Атаман Метелка - страница 16

стр.

Но вот пахнуло ветром прохладным, будто кто-то крылатый пронесся над головой.

Очнулся Заметайлов, стал отирать холодный пот с лица и чуть не вскрикнул: задел на лбу старую ссадину. Рассеченный еще в схватке у Черного Яра лоб распух и гноился уже два дня, но атаман не обращал на это внимания. Видно, боль в голове и озноб в теле от той царапины.

Пополз от лагеря с великим усилием, боясь только, чтоб вновь не замутилась голова. И боялся не зря. Опять огненная река охватила все тело и понесла на своих горячих волнах…

Кто-то тихо защекотал его щеку, будто котенок мягкой лапой поводит. Открыл глаза и услышал над собой лошадиное фырканье.

— Калмык! Нашел-таки…

Заметайлов поднялся, ухватился за стремя. Постоял немного и тяжело взобрался в седло.

Приехал к своим, уже светать стало. Казаки поднялись, всполошились.

— Откуда, батюшка? Да на тебе лица нет, и кровь со лба сочится.

— Кровь — это дело привычное, не до себя сейчас. Собирайтесь, братцы. Пойдем вслед каравану.

— А что в караване, аль кладь дорогая? — спросил Петруха Поводырь.

— Может, и для сугрева что есть, — зябко передернул плечами сивоусый старый казак с щербатыми зубами.

— Может, и будет сугрева, — мрачно сказал атаман, — а кладь и впрямь дорогая — государя везут.

Заметайлов повел отряд стороной, чтоб держаться верстах в двух от каравана, от конвоя. Ехал и не знал, что предпринять. Отбить государя в степи и думать нечего. У него под началом всего полсотни казаков, да и те лишь по названию казаки. Больше половины — мужики из верховых губерний. И вооружены чем бог послал.

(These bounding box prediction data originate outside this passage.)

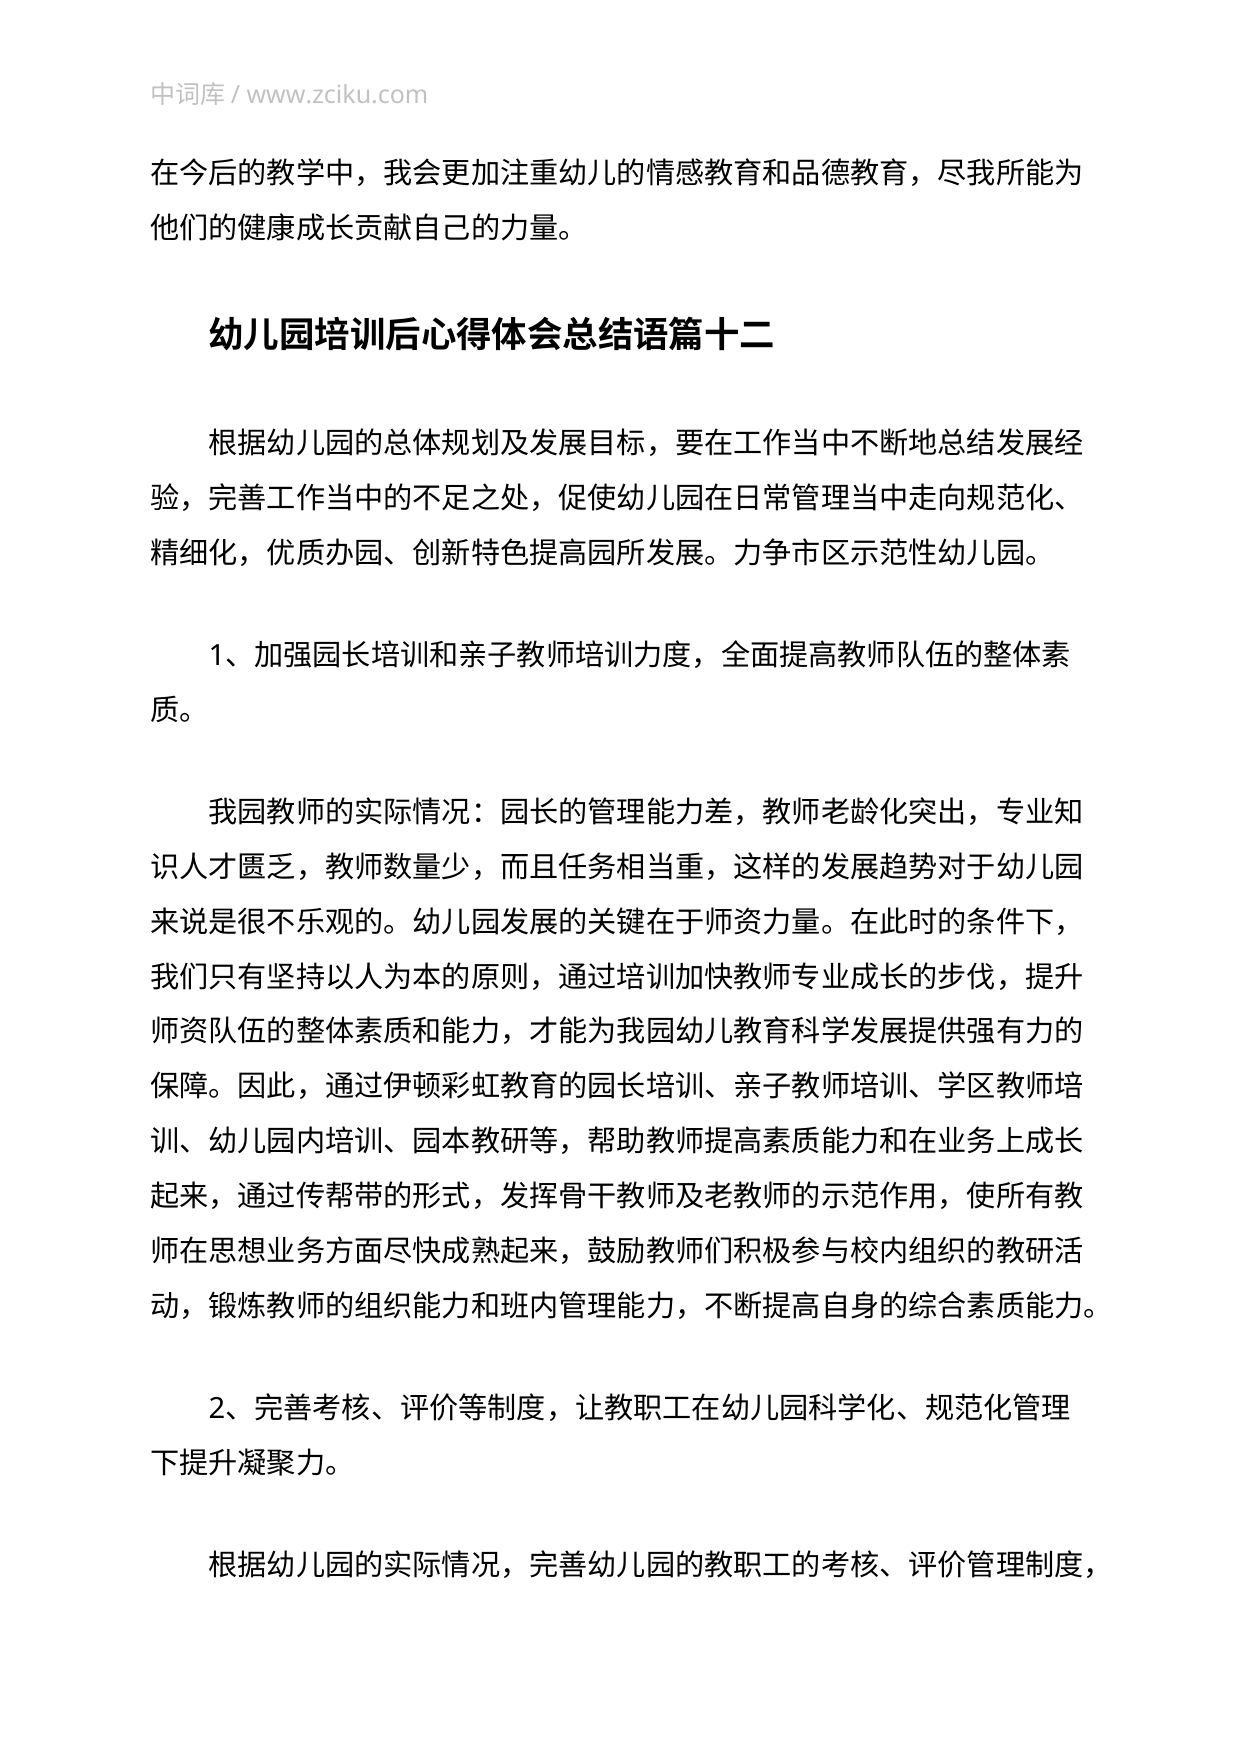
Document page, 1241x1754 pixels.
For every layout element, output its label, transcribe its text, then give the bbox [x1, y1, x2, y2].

text 幼儿园培训后心得体会总结语篇十二 [150, 307, 1090, 358]
text 我园教师的实际情况：园长的管理能力差，教师老龄化突出，专业知识人才匮乏，教师数量少，而且任务相当重，这样的发展趋势对于幼儿园来说是很不乐观的。幼儿园发展的关键在于师资力量。在此时的条件下，我们只有坚持以人为本的原则，通过培训加快教师专业成长的步伐，提升师资队伍的整体素质和能力，才能为我园幼儿教育科学发展提供强有力的保障。因此，通过伊顿彩虹教育的园长培训、亲子教师培训、学区教师培训、幼儿园内培训、园本教研等，帮助教师提高素质能力和在业务上成长起来，通过传帮带的形式，发挥骨干教师及老教师的示范作用，使所有教师在思想业务方面尽快成熟起来，鼓励教师们积极参与校内组织的教研活动，锻炼教师的组织能力和班内管理能力，不断提高自身的综合素质能力。 [150, 788, 1090, 1325]
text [150, 1541, 1090, 1583]
text 2、完善考核、评价等制度，让教职工在幼儿园科学化、规范化管理下提升凝聚力。 [150, 1384, 1090, 1482]
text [150, 150, 1090, 247]
text 根据幼儿园的总体规划及发展目标，要在工作当中不断地总结发展经验，完善工作当中的不足之处，促使幼儿园在日常管理当中走向规范化、精细化，优质办园、创新特色提高园所发展。力争市区示范性幼儿园。 [150, 420, 1090, 572]
text 1、加强园长培训和亲子教师培训力度，全面提高教师队伍的整体素质。 [150, 632, 1090, 729]
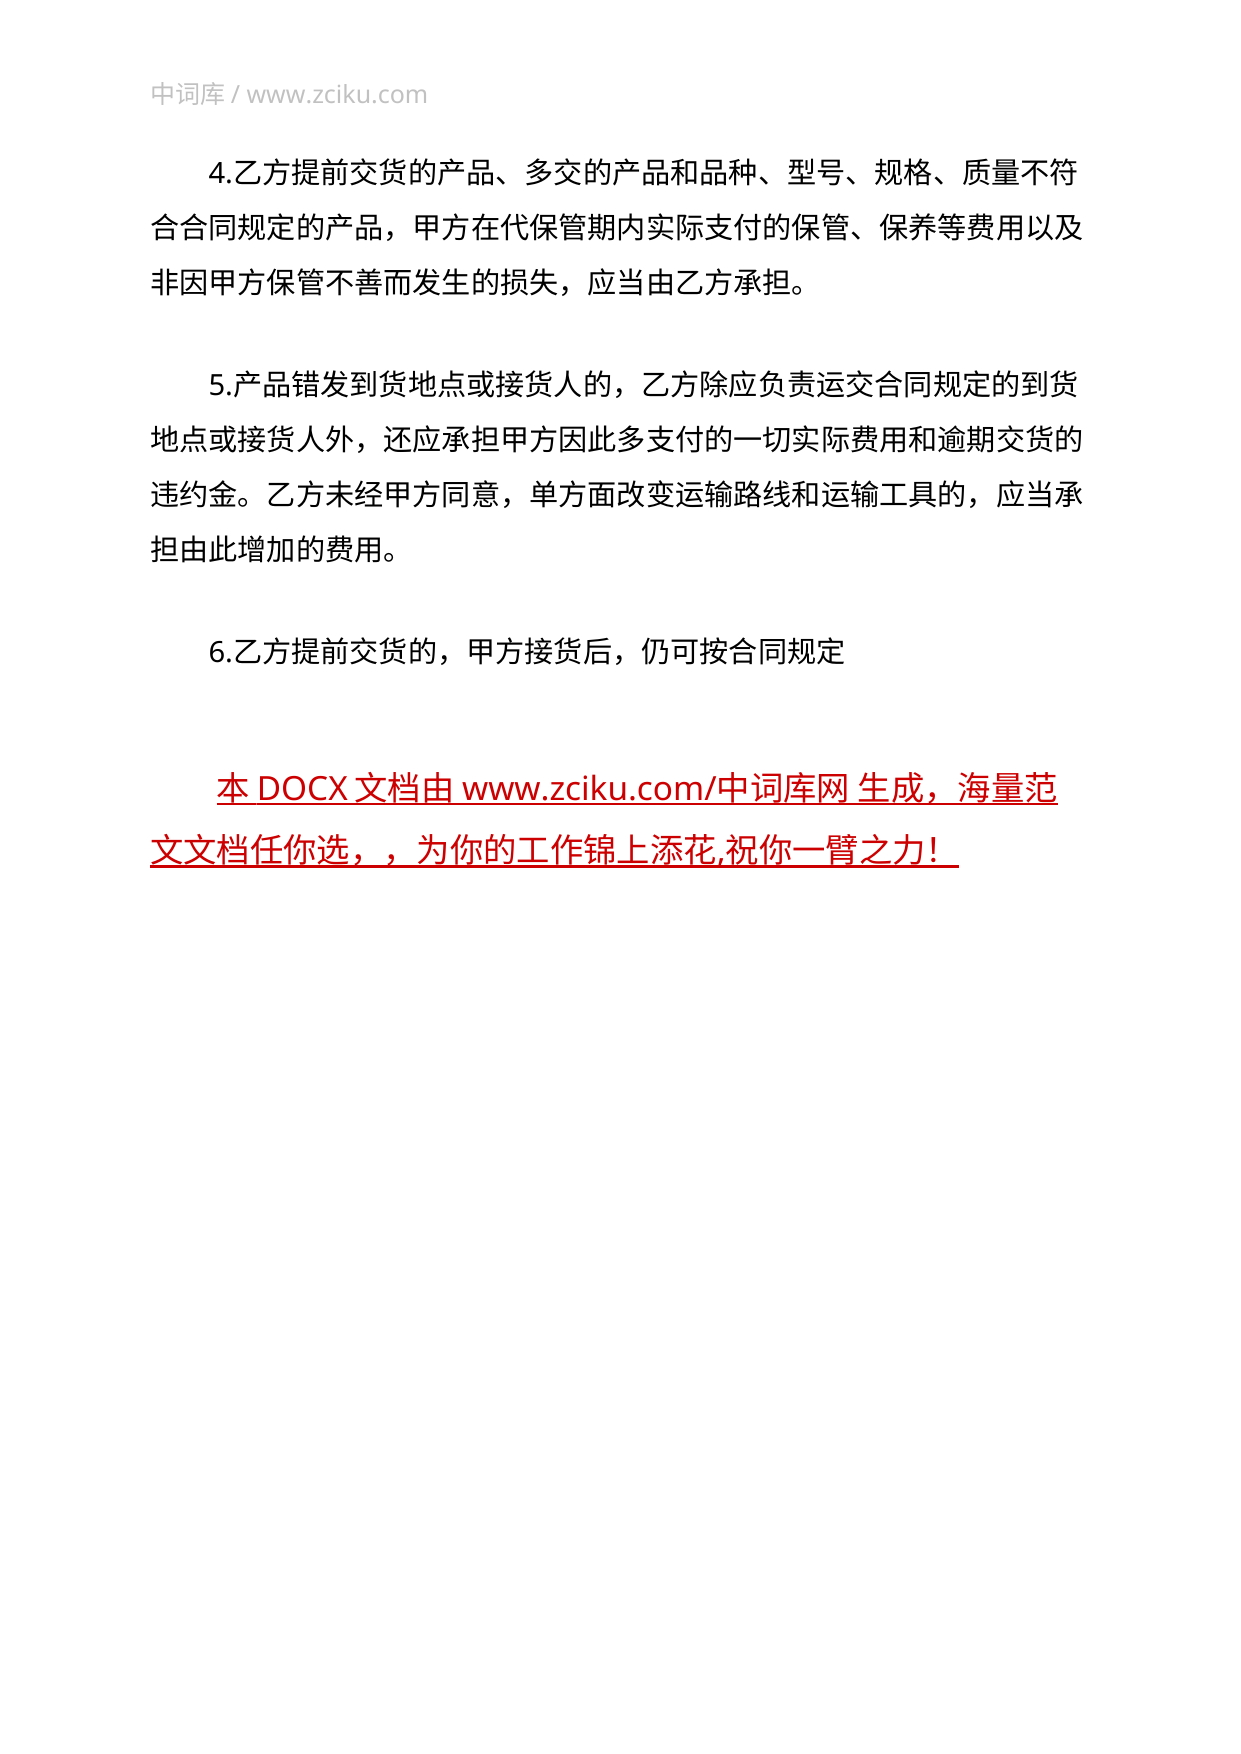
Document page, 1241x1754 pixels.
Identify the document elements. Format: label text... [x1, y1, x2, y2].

text 5.产品错发到货地点或接货人的，乙方除应负责运交合同规定的到货地点或接货人外，还应承担甲方因此多支付的一切实际费用和逾期交货的违约金。乙方未经甲方同意，单方面改变运输路线和运输工具的，应当承担由此增加的费用。 [150, 362, 1090, 569]
text 6.乙方提前交货的，甲方接货后，仍可按合同规定 [150, 628, 1090, 671]
text 4.乙方提前交货的产品、多交的产品和品种、型号、规格、质量不符合合同规定的产品，甲方在代保管期内实际支付的保管、保养等费用以及非因甲方保管不善而发生的损失，应当由乙方承担。 [150, 150, 1090, 302]
text 本DOCX文档由 www.zciku.com/中词库网 生成，海量范文文档任你选，，为你的工作锦上添花,祝你一臂之力！ [150, 761, 1090, 873]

Две партии, отосланные по другим трактам, так и не вернулись. Затерялся и есаул, на которого он клал большую надежду. А те, что идут за ним, надежны ли? Знает немного только двоих. Молодого казака Петруху Поводыря, который присоединился к войску государя где-то у Саратова. Вместе плыли через Волгу. И после Петруха держался ближе к Заметайлову. Да о сивоусом казаке был наслышан немало. Кликали его Тишка Волк. Когда он пришел на Яик, никто не помнил. Был зачислен в казаки. За какую-то провинность попал в острог. А затем долгие годы шлялся бездомным по Яику, из крепостицы в крепостицу. Тогда и познал сполна — бродяга ест прошеное, носит брошенное, живет краденым. Потом за деньги его поверстали в солдаты, в зачет рекрута. Но подначальная солдатская жизнь пришлась не по нраву вольному казаку, и он сбежал, уманив за собой двух молодых пикинеров.

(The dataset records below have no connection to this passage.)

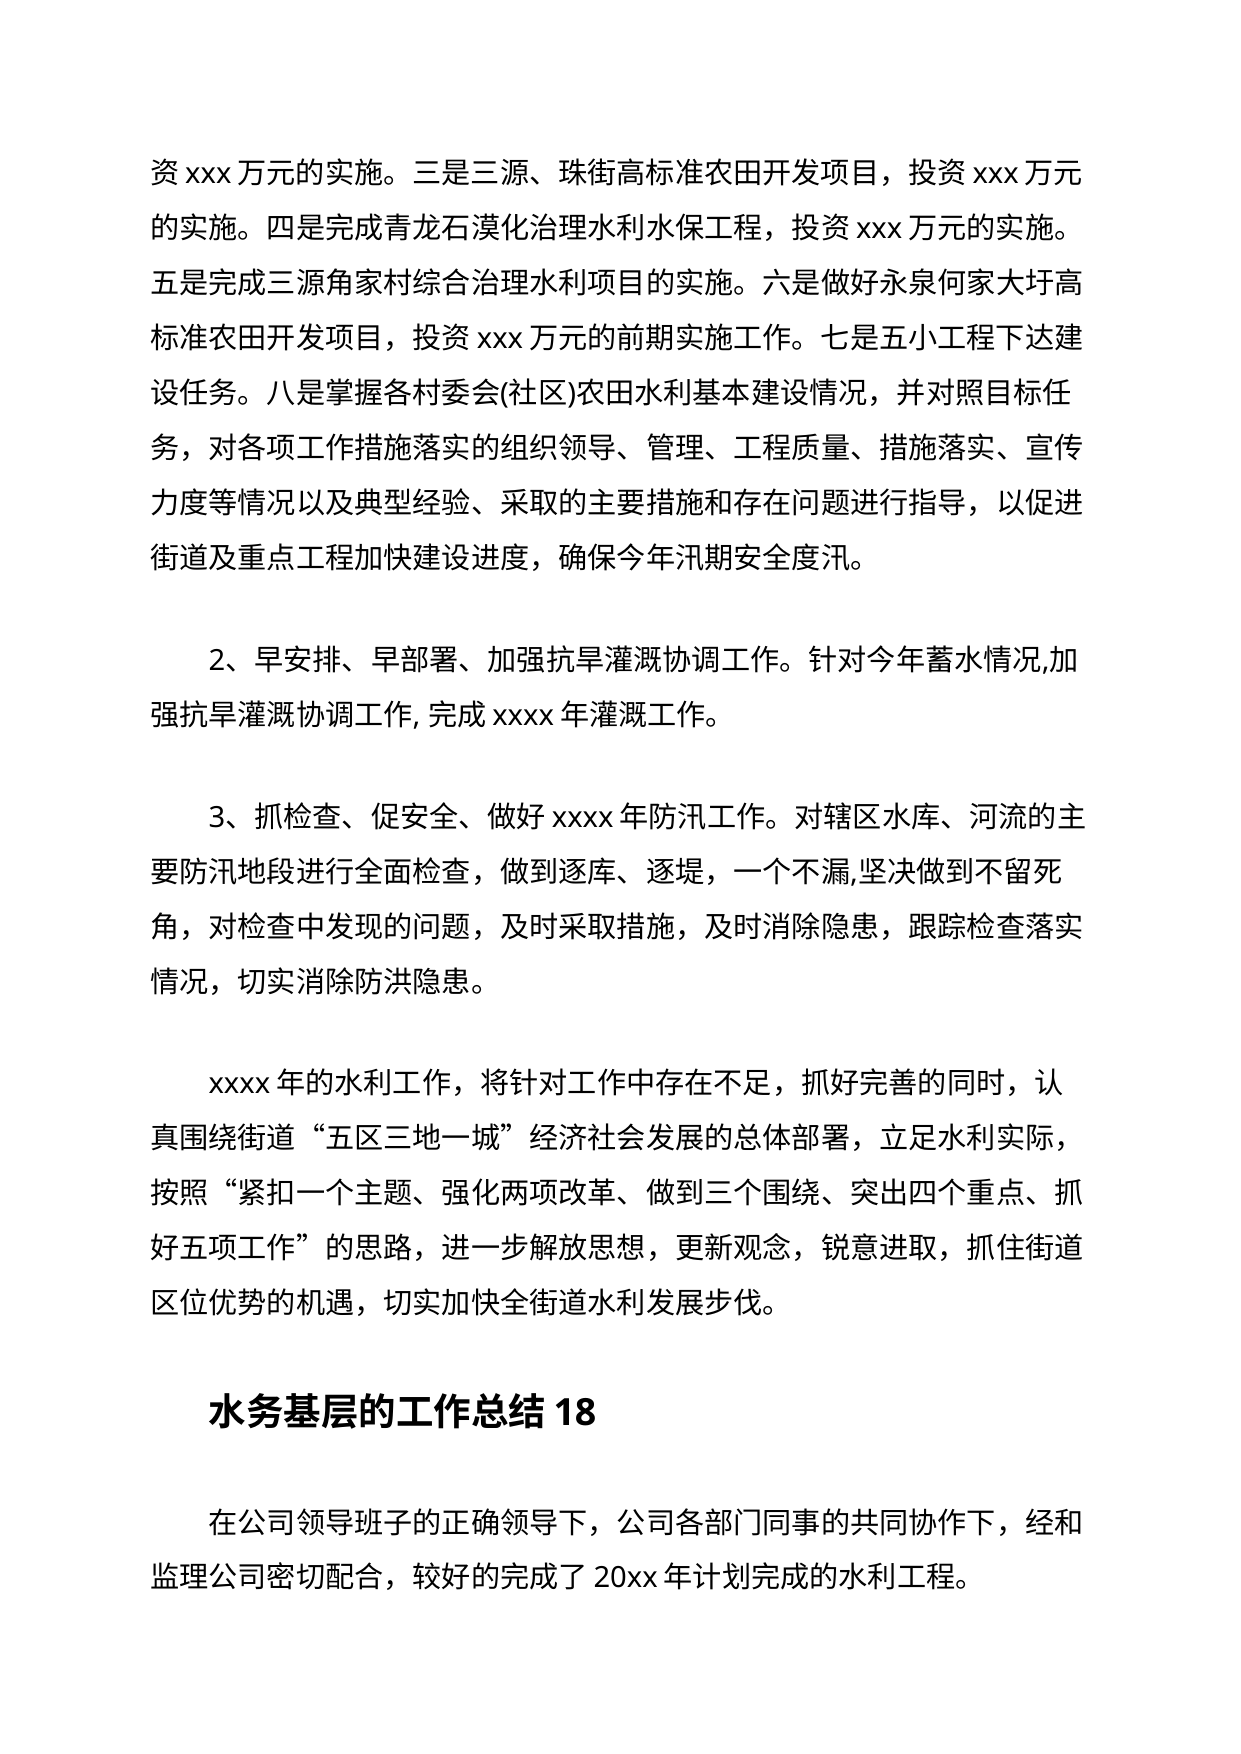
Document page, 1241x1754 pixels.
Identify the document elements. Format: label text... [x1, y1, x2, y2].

text xxxx年的水利工作，将针对工作中存在不足，抓好完善的同时，认真围绕街道“五区三地一城”经济社会发展的总体部署，立足水利实际，按照“紧扣一个主题、强化两项改革、做到三个围绕、突出四个重点、抓好五项工作”的思路，进一步解放思想，更新观念，锐意进取，抓住街道区位优势的机遇，切实加快全街道水利发展步伐。 [150, 1060, 1090, 1322]
text 2、早安排、早部署、加强抗旱灌溉协调工作。针对今年蓄水情况,加强抗旱灌溉协调工作, 完成xxxx年灌溉工作。 [150, 636, 1090, 734]
text 水务基层的工作总结18 [150, 1382, 1090, 1436]
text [150, 150, 1090, 577]
text 3、抓检查、促安全、做好xxxx年防汛工作。对辖区水库、河流的主要防汛地段进行全面检查，做到逐库、逐堤，一个不漏,坚决做到不留死角，对检查中发现的问题，及时采取措施，及时消除隐患，跟踪检查落实情况，切实消除防洪隐患。 [150, 793, 1090, 1001]
text 在公司领导班子的正确领导下，公司各部门同事的共同协作下，经和监理公司密切配合，较好的完成了20xx年计划完成的水利工程。 [150, 1499, 1090, 1596]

Собрал Тишка ватажку таких же голодранцев, как он. Бродил близ Каспия, нападал на купеческие караваны, совершал лихие налеты на туркменские становища. Добычу продавал на астраханских базарах. Приходилось бродить и близ Яика, наводя страх и ужас своими волчьими набегами. Вся его натура переродилась на волчий лад… Одичал, остервенел. В душе почти ничего человеческого не осталось… Верховодил ватажкой до самой старости, пока не иссякла волчья сила, не притупились острые зубы…

Думал уже уйти в камыши и подохнуть в одиночестве, как ослабевший зверь. Но услыхал в то время о появлении на Яике государя-императора. Примкнул к государеву войску… Да, видно, и тут тяготел над Тишкой злой рок. В слободе Берде позарился он на серебряное монисто у одной вдовицы. Был пойман и приведен на суд к самому государю. И тут же по высочайшей воле был выпорот плетьми на площади. Две недели отлеживался Тишка в кустах, но в войске остался. После последнего сражения, уже за Волгой, прибился он к партии Заметайлова. Видно, почуял своим особым нюхом в нем предводителя ловкого и грозного.

Теперь ехал Тишка позади отряда, слегка помахивая плетью и тревожно поглядывая по сторонам. Его беспокоило, что они идут вслед страшному каравану без надежды освободить пленника. Куда сунешься, когда только конвойных гренадеров и пикинеров не менее трехсот при шести пушках. А тут и варева нет какой день. Воды и то мало осталось.

Утром увидели вдали стадо баранов без пастуха. Тогда и обратился Тишка к атаману:

— Благослови, отец, деток до чужих клеток.

— Времени нет, да и воровство это.

— Нужда лиха, и голод не тетка, а голодный и архиерей украдет.